# DS5460 Milestone 2 - EDA 

### Ingesting Files to PySpark

Author: Anne Tumlin

Date: 03/21/25

Now that we have taken the files from the original GCS bucket, extracted them, and put them in our local GCS bucket (see `docs/EXTRACTION_PROCESS` in GitHub for more details), we can begin to ingest our data into PySpark. 

In [2]:
from pyspark.sql import SparkSession

spark = SparkSession.builder \
    .appName("app_name") \
    .getOrCreate()

Don't forget to edit the path with YOUR google storage bucket here. 

In [3]:
json_path = "gs://ds5460-tumlinam-fp-bucket/gridopt-dataset-tmp/dataset_release_1/pglib_opf_case500_goc/group_1/*.json"

### Testing on a Small Scale
Let's try this with only 100 files first. 

In [9]:
from google.cloud import storage
client = storage.Client()

Reminder: Change bucket_name 

In [10]:
bucket_name = "ds5460-tumlinam-fp-bucket"
bucket = client.get_bucket(bucket_name)

In [12]:
prefix = "gridopt-dataset-tmp/dataset_release_1/pglib_opf_case500_goc/group_1/"

In [13]:
# List blobs (files) in the specified prefix and collect the first 100 file paths
blobs = bucket.list_blobs(prefix=prefix)
file_paths = []
for blob in blobs:
    file_paths.append(f"gs://{bucket_name}/{blob.name}")
    if len(file_paths) >= 100:
        break

In [14]:
print("Loading the following 100 JSON file paths:")
for path in file_paths:
    print(path)

Loading the following 100 JSON file paths:
gs://ds5460-tumlinam-fp-bucket/gridopt-dataset-tmp/dataset_release_1/pglib_opf_case500_goc/group_1/example_15000.json
gs://ds5460-tumlinam-fp-bucket/gridopt-dataset-tmp/dataset_release_1/pglib_opf_case500_goc/group_1/example_15001.json
gs://ds5460-tumlinam-fp-bucket/gridopt-dataset-tmp/dataset_release_1/pglib_opf_case500_goc/group_1/example_15002.json
gs://ds5460-tumlinam-fp-bucket/gridopt-dataset-tmp/dataset_release_1/pglib_opf_case500_goc/group_1/example_15003.json
gs://ds5460-tumlinam-fp-bucket/gridopt-dataset-tmp/dataset_release_1/pglib_opf_case500_goc/group_1/example_15004.json
gs://ds5460-tumlinam-fp-bucket/gridopt-dataset-tmp/dataset_release_1/pglib_opf_case500_goc/group_1/example_15005.json
gs://ds5460-tumlinam-fp-bucket/gridopt-dataset-tmp/dataset_release_1/pglib_opf_case500_goc/group_1/example_15006.json
gs://ds5460-tumlinam-fp-bucket/gridopt-dataset-tmp/dataset_release_1/pglib_opf_case500_goc/group_1/example_15007.json
gs://ds5460-t

**IMPORTANT NOTE:** After testing and running into issues with the schema, I discovered that due to the way the JSON files are formatted we must utilize the multiline read option.
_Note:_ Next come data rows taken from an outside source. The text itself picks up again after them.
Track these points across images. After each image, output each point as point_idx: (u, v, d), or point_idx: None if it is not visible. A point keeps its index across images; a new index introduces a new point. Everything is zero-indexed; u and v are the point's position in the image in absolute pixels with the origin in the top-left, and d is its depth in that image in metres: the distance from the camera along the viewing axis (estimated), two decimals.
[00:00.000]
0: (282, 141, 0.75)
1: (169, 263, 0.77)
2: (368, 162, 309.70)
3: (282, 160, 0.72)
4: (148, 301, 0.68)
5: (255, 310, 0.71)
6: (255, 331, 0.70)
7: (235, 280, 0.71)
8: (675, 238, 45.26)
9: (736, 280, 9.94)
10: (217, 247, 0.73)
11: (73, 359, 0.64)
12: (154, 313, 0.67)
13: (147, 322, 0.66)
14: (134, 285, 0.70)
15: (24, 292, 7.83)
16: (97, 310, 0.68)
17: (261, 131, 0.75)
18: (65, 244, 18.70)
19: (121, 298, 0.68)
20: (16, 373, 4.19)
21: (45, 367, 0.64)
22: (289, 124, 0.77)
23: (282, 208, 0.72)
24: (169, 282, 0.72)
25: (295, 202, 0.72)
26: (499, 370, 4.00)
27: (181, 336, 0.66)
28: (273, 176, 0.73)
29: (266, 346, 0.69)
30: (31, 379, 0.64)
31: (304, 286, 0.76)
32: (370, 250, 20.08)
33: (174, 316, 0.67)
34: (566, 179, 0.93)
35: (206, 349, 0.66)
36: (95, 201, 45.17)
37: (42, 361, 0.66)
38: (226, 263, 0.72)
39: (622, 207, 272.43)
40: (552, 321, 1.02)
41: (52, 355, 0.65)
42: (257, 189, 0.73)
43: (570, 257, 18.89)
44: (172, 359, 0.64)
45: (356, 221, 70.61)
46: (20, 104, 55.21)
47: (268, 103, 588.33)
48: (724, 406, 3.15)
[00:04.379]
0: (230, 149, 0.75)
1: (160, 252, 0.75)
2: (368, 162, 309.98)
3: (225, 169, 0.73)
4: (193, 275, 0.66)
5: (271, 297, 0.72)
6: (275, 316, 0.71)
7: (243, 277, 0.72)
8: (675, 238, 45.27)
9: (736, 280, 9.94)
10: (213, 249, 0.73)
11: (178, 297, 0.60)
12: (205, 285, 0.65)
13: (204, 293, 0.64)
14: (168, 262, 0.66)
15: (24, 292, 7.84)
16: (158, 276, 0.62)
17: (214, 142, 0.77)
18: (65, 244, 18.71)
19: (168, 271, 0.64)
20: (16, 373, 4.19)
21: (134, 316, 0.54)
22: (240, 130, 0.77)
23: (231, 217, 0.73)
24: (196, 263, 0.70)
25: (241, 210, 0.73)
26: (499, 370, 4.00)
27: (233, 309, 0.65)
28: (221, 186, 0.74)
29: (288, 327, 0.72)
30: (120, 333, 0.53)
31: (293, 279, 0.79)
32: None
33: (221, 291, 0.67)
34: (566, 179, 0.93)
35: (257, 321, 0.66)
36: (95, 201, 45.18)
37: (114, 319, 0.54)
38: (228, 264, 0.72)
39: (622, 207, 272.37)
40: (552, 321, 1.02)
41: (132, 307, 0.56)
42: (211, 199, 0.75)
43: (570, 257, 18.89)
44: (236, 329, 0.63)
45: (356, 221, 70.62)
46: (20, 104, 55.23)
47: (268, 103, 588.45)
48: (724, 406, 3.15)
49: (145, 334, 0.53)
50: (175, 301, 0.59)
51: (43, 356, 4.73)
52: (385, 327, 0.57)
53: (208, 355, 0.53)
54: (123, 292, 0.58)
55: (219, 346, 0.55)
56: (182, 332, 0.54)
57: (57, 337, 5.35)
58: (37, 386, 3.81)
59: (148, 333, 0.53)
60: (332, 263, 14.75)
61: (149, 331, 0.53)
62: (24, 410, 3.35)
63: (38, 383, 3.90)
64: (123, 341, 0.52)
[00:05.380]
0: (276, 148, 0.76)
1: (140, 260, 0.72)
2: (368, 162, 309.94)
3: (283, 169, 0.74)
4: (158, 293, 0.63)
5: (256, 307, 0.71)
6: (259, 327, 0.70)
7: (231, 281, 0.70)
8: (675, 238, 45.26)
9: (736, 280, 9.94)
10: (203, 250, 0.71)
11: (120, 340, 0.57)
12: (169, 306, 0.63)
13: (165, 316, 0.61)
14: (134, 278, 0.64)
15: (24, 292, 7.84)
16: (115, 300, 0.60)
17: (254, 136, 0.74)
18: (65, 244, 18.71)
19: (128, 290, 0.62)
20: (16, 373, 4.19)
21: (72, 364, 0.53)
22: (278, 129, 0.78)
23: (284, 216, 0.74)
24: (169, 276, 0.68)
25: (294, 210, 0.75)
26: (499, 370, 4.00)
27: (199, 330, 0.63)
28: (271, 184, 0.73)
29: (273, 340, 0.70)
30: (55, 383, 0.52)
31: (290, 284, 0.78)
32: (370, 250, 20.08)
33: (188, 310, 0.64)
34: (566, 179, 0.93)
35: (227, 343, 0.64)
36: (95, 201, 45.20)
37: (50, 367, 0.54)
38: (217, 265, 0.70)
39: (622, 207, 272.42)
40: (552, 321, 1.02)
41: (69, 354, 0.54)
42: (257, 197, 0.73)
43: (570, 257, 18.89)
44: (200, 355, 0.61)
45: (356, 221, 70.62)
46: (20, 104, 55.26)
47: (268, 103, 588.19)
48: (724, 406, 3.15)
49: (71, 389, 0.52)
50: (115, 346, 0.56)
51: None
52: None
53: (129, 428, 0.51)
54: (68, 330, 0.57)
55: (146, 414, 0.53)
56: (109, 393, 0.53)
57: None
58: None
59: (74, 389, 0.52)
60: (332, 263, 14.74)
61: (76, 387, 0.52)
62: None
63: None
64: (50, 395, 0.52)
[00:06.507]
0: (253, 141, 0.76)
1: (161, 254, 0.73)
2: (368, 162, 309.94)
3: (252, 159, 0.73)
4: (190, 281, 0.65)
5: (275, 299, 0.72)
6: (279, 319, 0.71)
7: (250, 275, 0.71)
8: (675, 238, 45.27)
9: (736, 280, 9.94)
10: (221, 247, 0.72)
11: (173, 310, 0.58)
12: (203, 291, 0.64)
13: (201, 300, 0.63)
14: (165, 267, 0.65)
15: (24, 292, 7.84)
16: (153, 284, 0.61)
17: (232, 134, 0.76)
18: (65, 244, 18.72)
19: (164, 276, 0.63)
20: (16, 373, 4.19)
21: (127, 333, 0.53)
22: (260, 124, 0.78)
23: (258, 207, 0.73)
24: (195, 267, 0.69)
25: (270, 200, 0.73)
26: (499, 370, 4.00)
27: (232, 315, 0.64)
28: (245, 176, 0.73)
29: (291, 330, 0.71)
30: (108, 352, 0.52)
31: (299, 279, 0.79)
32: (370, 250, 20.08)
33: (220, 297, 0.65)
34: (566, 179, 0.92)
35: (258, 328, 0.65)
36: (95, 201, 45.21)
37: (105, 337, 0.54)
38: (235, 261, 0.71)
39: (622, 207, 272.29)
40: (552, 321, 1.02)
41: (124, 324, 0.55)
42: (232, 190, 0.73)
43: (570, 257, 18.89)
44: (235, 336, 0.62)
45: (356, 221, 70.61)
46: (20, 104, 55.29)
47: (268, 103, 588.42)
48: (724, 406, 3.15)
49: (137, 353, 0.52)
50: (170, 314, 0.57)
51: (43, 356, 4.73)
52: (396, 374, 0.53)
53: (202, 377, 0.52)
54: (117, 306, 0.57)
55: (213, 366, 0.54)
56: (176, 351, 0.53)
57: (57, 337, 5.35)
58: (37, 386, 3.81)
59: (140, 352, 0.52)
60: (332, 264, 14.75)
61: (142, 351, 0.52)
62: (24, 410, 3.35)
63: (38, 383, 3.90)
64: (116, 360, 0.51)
Otherwise, our data will not be read in properly. Instead, it will lead to the error `|-- _corrupt_record: string (nullable = true)`. 

In [19]:
# Make sure to use multiline read option!
df_small = spark.read.option("multiline", "true").json(file_paths)

In [20]:
df_small.printSchema()

root
 |-- grid: struct (nullable = true)
 |    |-- context: array (nullable = true)
 |    |    |-- element: array (containsNull = true)
 |    |    |    |-- element: array (containsNull = true)
 |    |    |    |    |-- element: double (containsNull = true)
 |    |-- edges: struct (nullable = true)
 |    |    |-- ac_line: struct (nullable = true)
 |    |    |    |-- features: array (nullable = true)
 |    |    |    |    |-- element: array (containsNull = true)
 |    |    |    |    |    |-- element: double (containsNull = true)
 |    |    |    |-- receivers: array (nullable = true)
 |    |    |    |    |-- element: long (containsNull = true)
 |    |    |    |-- senders: array (nullable = true)
 |    |    |    |    |-- element: long (containsNull = true)
 |    |    |-- generator_link: struct (nullable = true)
 |    |    |    |-- receivers: array (nullable = true)
 |    |    |    |    |-- element: long (containsNull = true)
 |    |    |    |-- senders: array (nullable = true)
 |    |    |  

In [21]:
df_small.show(2)

+--------------------+--------------------+--------------------+
|                grid|            metadata|            solution|
+--------------------+--------------------+--------------------+
|[[[[100.0]]], [[[...| [443934.8106702195]|[[[[[1.2271252469...|
|[[[[100.0]]], [[[...|[465533.45792886155]|[[[[[1.3700529900...|
+--------------------+--------------------+--------------------+
only showing top 2 rows



### Testing on the Full Dataset

In [None]:
df = spark.read.option("multiline", "true").json(json_path)

In [None]:
df.printSchema()